Our original idea for this project was to genetically engineer ornamental tobacco plants via agrobacterium. These edits would allow for the expression of two enzymes, those being methane monooxygenase and nitrous oxide reductase. However, we realized that past teams had already tried to and other individuals in the scientific community have as well [9]. We decided to focus on methane monooxygenase, which many have tried before with little success. However, two articles were published recently that successfully expressed methane monooxygenase. One of them successfully expressed particulate methane monooxygenase(pMMO) in plants, but not successfully getting it to work [10]. Another successfully expressed a synthetically edited version of soluble methane monooxygenase(sMMO) that successfully was expressed and worked in E. coli [11]. We decided to try to see if the successfully expressed enzyme would also function in B. subtilis due to its large presence in soil bacterial populations.

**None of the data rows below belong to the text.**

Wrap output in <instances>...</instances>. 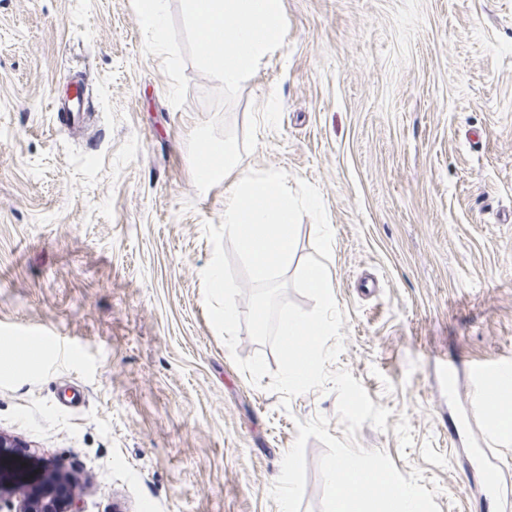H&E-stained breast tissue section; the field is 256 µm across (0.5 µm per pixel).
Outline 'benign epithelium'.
I'll use <instances>...</instances> for the list:
<instances>
[{
    "mask_svg": "<svg viewBox=\"0 0 512 512\" xmlns=\"http://www.w3.org/2000/svg\"><path fill=\"white\" fill-rule=\"evenodd\" d=\"M7 512H80L68 477L52 462L20 451L0 434V509Z\"/></svg>",
    "mask_w": 512,
    "mask_h": 512,
    "instance_id": "1",
    "label": "benign epithelium"
}]
</instances>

As previously discussed, our plan for deploying the genetically engineered bacteria involves integrating it into the soil used in landfills. This soil will be layered with waste and also applied on top as part of the biofilter, where the majority of methane is oxidized. Therefore, we consulted with experts to gather their feedback on this approach.

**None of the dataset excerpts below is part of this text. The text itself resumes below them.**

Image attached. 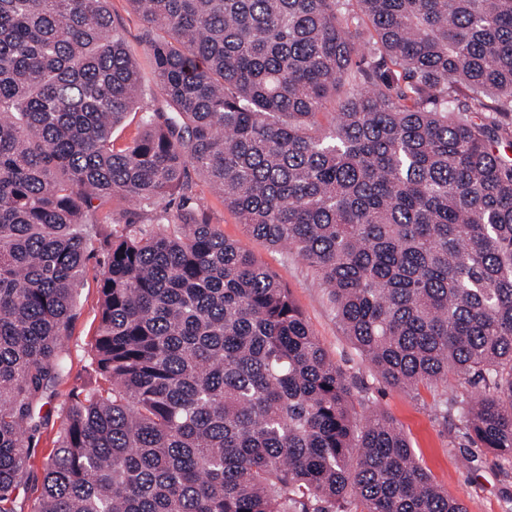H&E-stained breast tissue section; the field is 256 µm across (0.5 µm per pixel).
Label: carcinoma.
<instances>
[{
  "label": "carcinoma",
  "instance_id": "carcinoma-1",
  "mask_svg": "<svg viewBox=\"0 0 512 512\" xmlns=\"http://www.w3.org/2000/svg\"><path fill=\"white\" fill-rule=\"evenodd\" d=\"M129 2L165 112L107 0H0V512L99 250L96 381L33 512H468L193 188L312 270L382 383L481 386L435 413L512 459V0ZM115 198L153 227L103 232Z\"/></svg>",
  "mask_w": 512,
  "mask_h": 512
}]
</instances>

The project aims to significantly reduce methane emissions from landfills, which will not only help mitigate climate change but also reduce health issues caused by ground-level ozone. Methane is a potent greenhouse gas, and by targeting its emissions at landfills, our project directly addresses a major environmental concern. However, the potential applications extend far beyond landfills. Our system can also be implemented at other anaerobic methane-emitting sources such as manure ponds, dairy farms, and gas refineries, which are major contributors to methane emissions.
In comparison to current solutions, our approach has several advantages. The genetically engineered Bacillus subtilis strains expressing methane monooxygenase (MMO) show a higher efficacy in methane oxidation than existing methods. Furthermore, while conventional landfill gas systems still release carbon dioxide into the atmosphere, our project offers the additional benefit of carbon sequestration. This makes our solution not only an efficient methane mitigation strategy but also a carbon-negative approach, as it captures methane and helps store carbon in the ground.
The project could have widespread environmental benefits by applying this technology across various methane-emitting sites, positioning it as a superior alternative to existing methane capture technologies.
Our project uses methane monooxygenase to turn methane into methanol. However, methanol is toxic to many bacteria, including those used in our project, which results in them being killed. We would mitigate this issue by adding a way to process methanol into formaldehyde, using the enzyme methanol dehydrogenase, which is processed via the RuMP cycle allowing the bacteria to turn it into food. In addition to this, extra safety measures would need to be added for the bacteria to be implemented into open environments, including a kill switch and environment exclusivity.